New Data Protection Law in Singapore

Data Protection

By Soh Kar Liang & Eileen Fong (Ella Cheong LLC)


On 2 January 2014, Singapore embarked on the 1st phase of implementing the Personal Data Protection Act (PDPA). The PDPA is a huge step up from the previous lack of a comprehensive regime for privacy and data protection in Singapore despite the rising prevalence of electronic commerce and social networking.
The 1st phase of implementation saw the establishment of the Personal Data Protection Commission and the introduction of a “Do Not Call Registry” which allows individuals to voluntarily opt out of receiving marketing phone calls, mobile messages and faxes via their Singapore telephone numbers.
Although the PDPA imposes restrictions on the collection and use and disclosure of personal data, it recognises the rights of individuals to protect their personal data and serves to exhort them to make better informed decisions before giving out personal data.
The 2nd phase of implementation will take effect from 2 July 2014 when the rest of the regulatory framework, which establishes a baseline standard of personal data protection, will need to be complied with.
The PDPA runs in parallel with laws in specific industries which will continue to be relevant (eg, banking secrecy laws).
Broadly, the framework imposes the following key obligations on organisations:
• Not to collect, use or disclose personal data without the individual’s consent
• To provide information on the purpose for collection, use or disclosure
• To collect, use or disclose only for purposes which are appropriate
• To provide personal data of the requestor in its possession or control
• To correct personal data of the requestor in its possession or control
• To ensure that personal data collected is accurate and complete
• To protect personal data in its possession or control
• Not to retain personal data if the purpose for collection is no longer served or no longer necessary
• Not to transfer personal data outside of Singapore
Both electronic and non-electronic forms of personal data are covered. Except for certain exempted categories, all organisations are expected to comply with the above.

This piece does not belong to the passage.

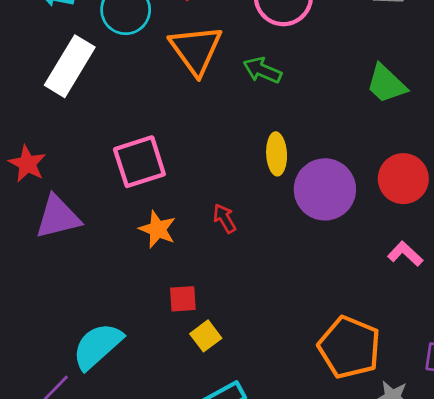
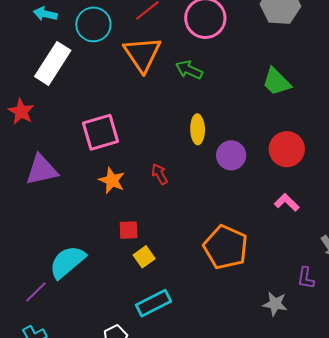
red star: (27, 164) -> (21, 112), moved
purple circle: (325, 189) -> (231, 155), size x0.7
orange pentagon: (349, 347) -> (226, 247), moved

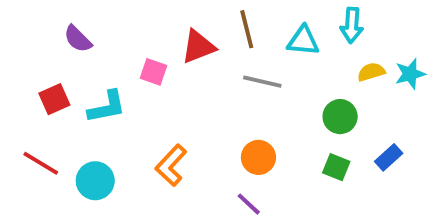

As the provisions are stated broadly, ambiguity exists. Advisory guidelines have been issued to clarify these provisions and more are expected in the future.

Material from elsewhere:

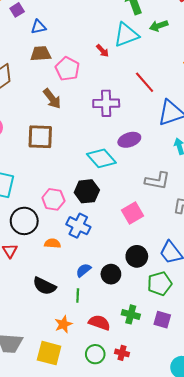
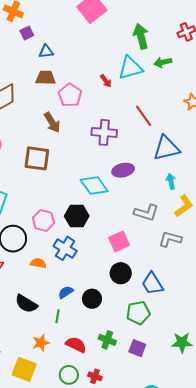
black circle: (137, 256) -> (121, 273), moved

As non-compliance may lead to financial penalties of up to SGD1 million, it may be useful to bear the following in mind:
• Review existing policies on personal data collection, use, disclosure and retention
• Designate the role of “personal data protection officer” to manage and operate compliance measures
• Conduct periodic audits to determine compliance gaps and ensure policy compliance on personal data practices
While the personal data protection framework is “work-in-progress” and gaps currently exist, its introduction is a step in the right direction in meeting a perceived long-felt want. Organisations involved in collecting and using personal data in Singapore should become more mindful and sensitive towards the issues of personal data protection and take the necessary steps to address its implications.